A la pequeña de los Gruzinska le realizaron un test psicológico para comprobar sus destrezas cognitivas y su capacidad mental, para posteriormente darle comienzo a su reeducación y nazificación. Le sustituyeron el apellido polaco Gruzinska por el germanizado Gruzinger; le fue prohibido hablar polaco y le forzaron a conversar en alemán durante todo el día, al tiempo que le daban a todas horas clases de cultura germana.Estudiaría en una escuela para niñas tirolesas, checas y polacas de Achern Baden, a las que, como ella, se les consideraba de ascendencia aria. Permaneció allí hasta que en 1943 fue adoptada por una familia alemana. «Siempre me trataron bien. Eran granjeros austriacos: una viuda con diez hijos que había perdido ocho en la guerra. Los otros dos tenían a su vez dos hijos, y a mí me adoptaron y me educaron como a uno de ellos» refirió Aleksandra.
En 1945, terminada la guerra, ella ya no sabía polaco. Europa estaba dividida por el telón de acero y Aleksandra había cumplido los 13 en un ambiente decadente; hasta que llegó la liberación. «El gobierno polaco en el exilio montó una expedición de niños polacos que recaló en Barletta (Italia), y de allí a Génova, y al fin, a Barcelona». Les había acogido el gobierno español, lo que resultaba una especie de hogar auténtico después del vagar de aquí para allá.

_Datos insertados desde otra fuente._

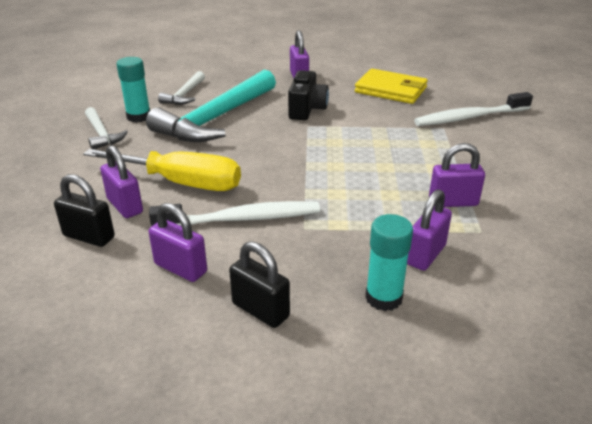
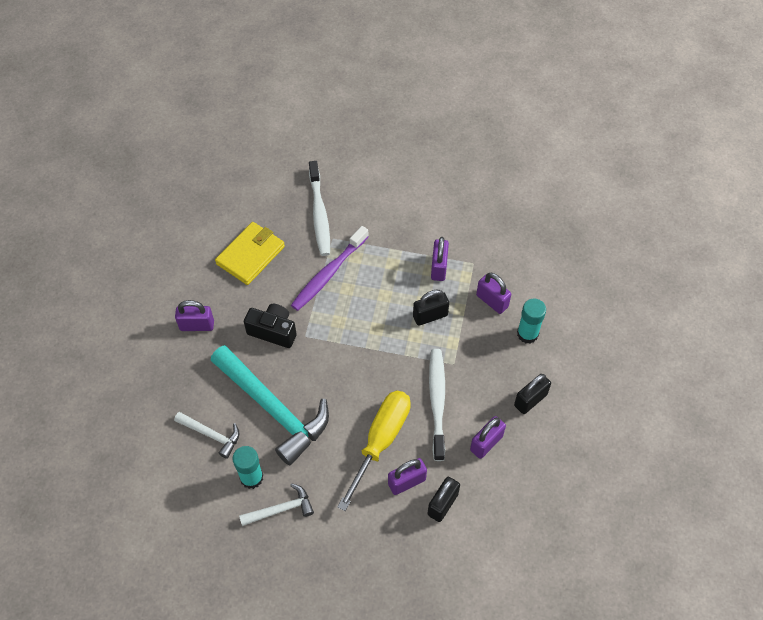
camera: 80 degrees left, 25 degrees up
none -> purple toothbrush [291,226,369,311]
none -> black padlock [413,290,449,326]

Aleksandra se refugió en los libros. Llegó a manifestar que el único oasis que tenía entre tanta tragedia eran los libros. «Era lo único que llevaba conmigo». De ese modo se pasaría las horas leyendo las completas de Shakespeare… Recordaba las tardes interminables de Barcelona, de mesa camilla y brasero caliente, escuchando la versión radiofónica de Lo que el viento se llevó. «También vi mi primera ópera en el Liceu, Tristán e Isolda: ¡fue emocionante!», exclamó entusiasmada. Para ella, Barcelona era al fin su casa.